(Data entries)
--- START ---
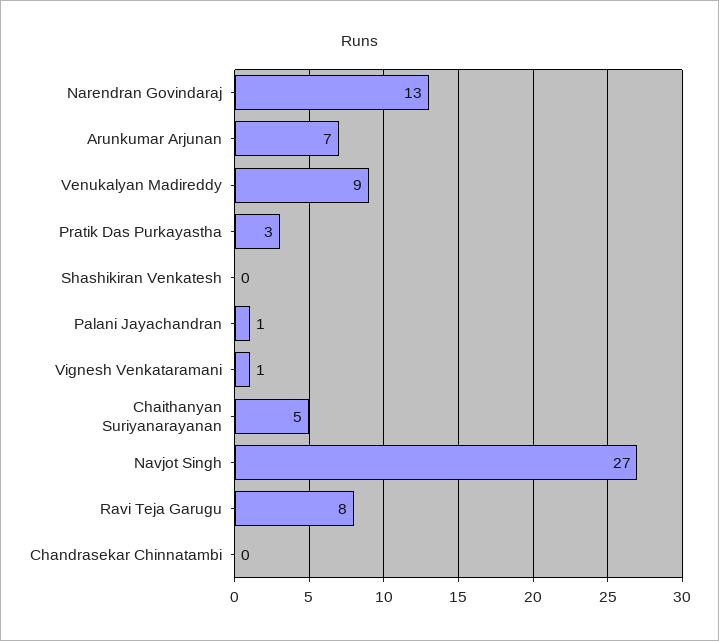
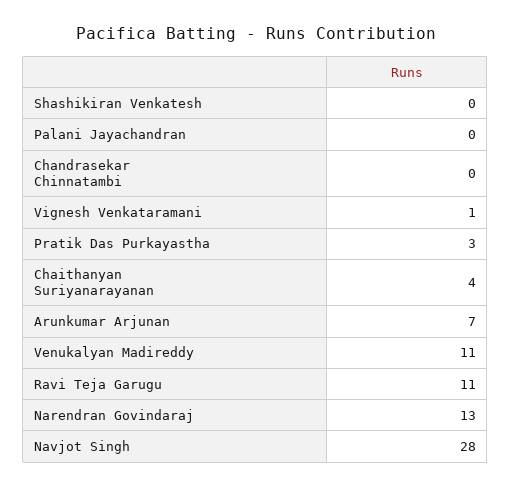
Venukalyan Madireddy: 9 -> 11
Palani Jayachandran: 1 -> 0
Chaithanyan Suriyanarayanan: 5 -> 4
Navjot Singh: 27 -> 28
Ravi Teja Garugu: 8 -> 11

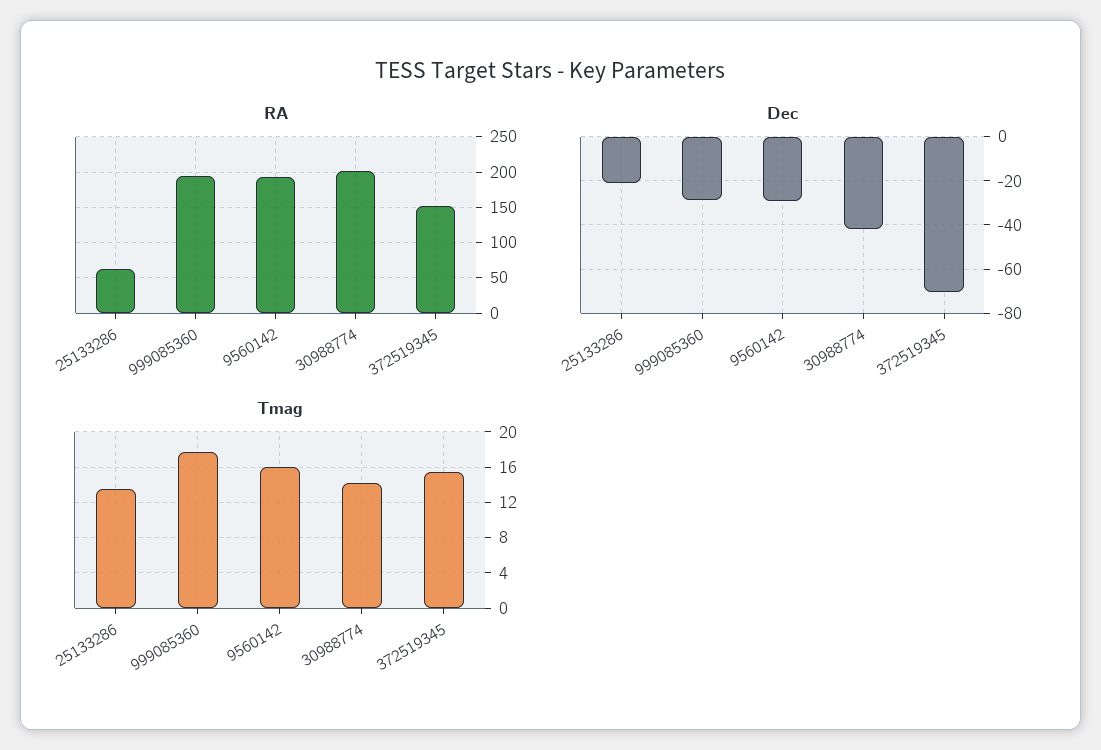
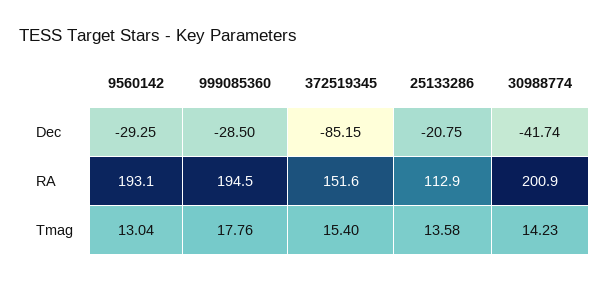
RA, 25133286: 60 -> 112.9
Dec, 372519345: -70 -> -85.15
Tmag, 9560142: 16 -> 13.04

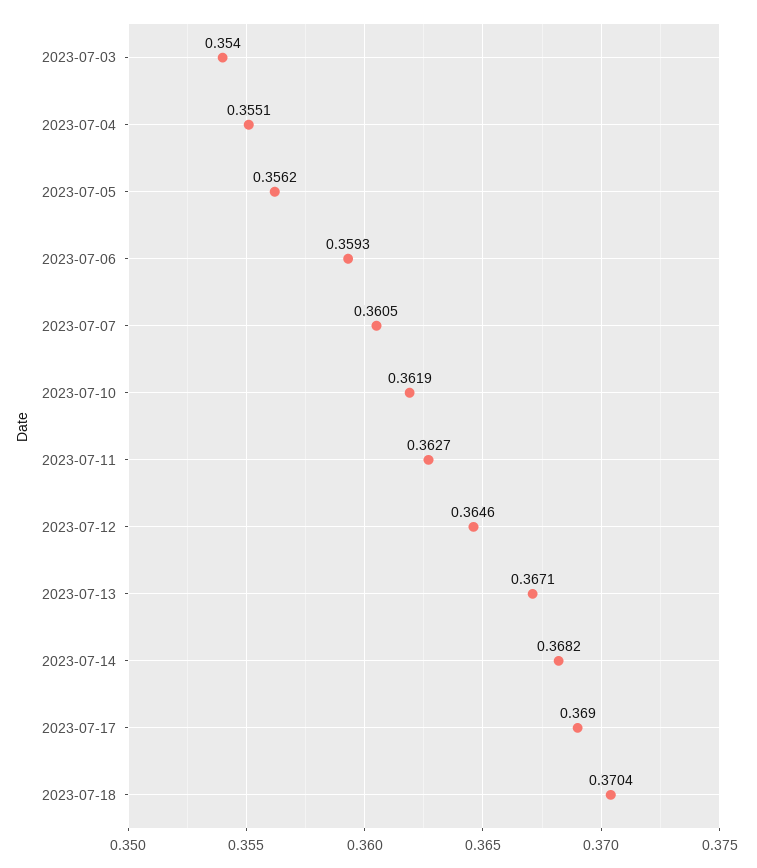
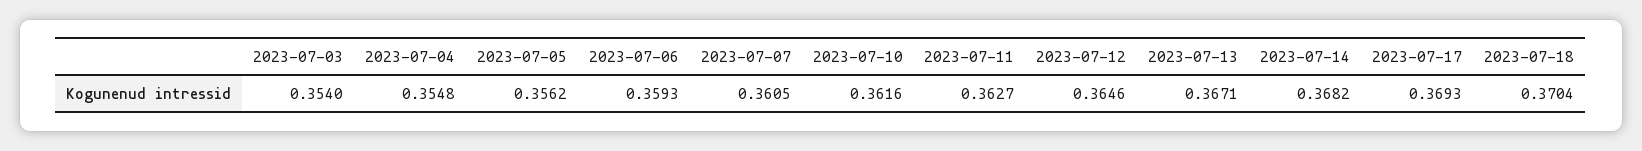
2023-07-04: 0.3551 -> 0.3548
2023-07-10: 0.3619 -> 0.3616
2023-07-17: 0.369 -> 0.3693

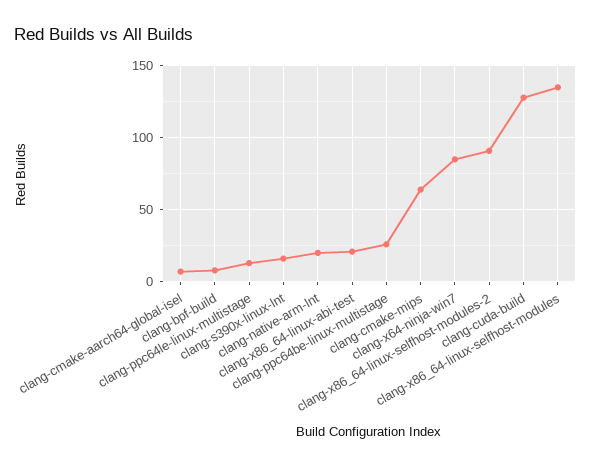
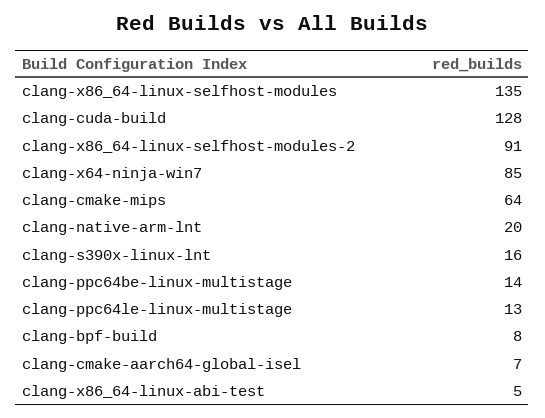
clang-x86_64-linux-abi-test: 20 -> 5
clang-ppc64be-linux-multistage: 25 -> 14

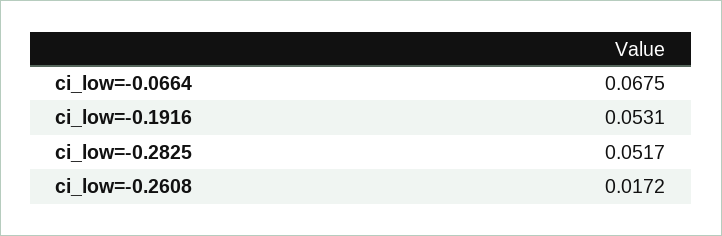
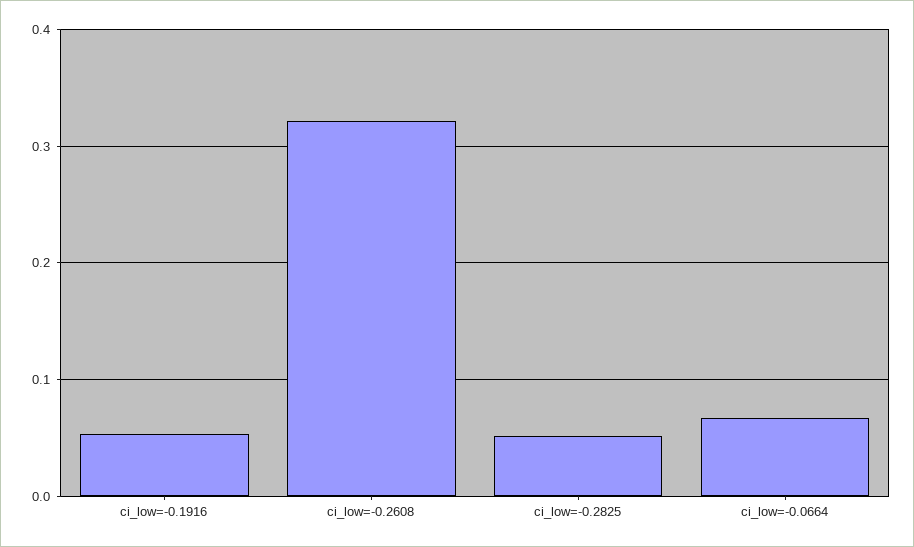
ci_low=-0.2608: 0.0172 -> 0.32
--- END ---
**ACTIVITY**
Although the records contain pictures, your copy should hold only the text, reproduced exactly.

**WRITTEN ANSWER**
Venukalyan Madireddy: 9 -> 11
Palani Jayachandran: 1 -> 0
Chaithanyan Suriyanarayanan: 5 -> 4
Navjot Singh: 27 -> 28
Ravi Teja Garugu: 8 -> 11

RA, 25133286: 60 -> 112.9
Dec, 372519345: -70 -> -85.15
Tmag, 9560142: 16 -> 13.04

2023-07-04: 0.3551 -> 0.3548
2023-07-10: 0.3619 -> 0.3616
2023-07-17: 0.369 -> 0.3693

clang-x86_64-linux-abi-test: 20 -> 5
clang-ppc64be-linux-multistage: 25 -> 14

ci_low=-0.2608: 0.0172 -> 0.32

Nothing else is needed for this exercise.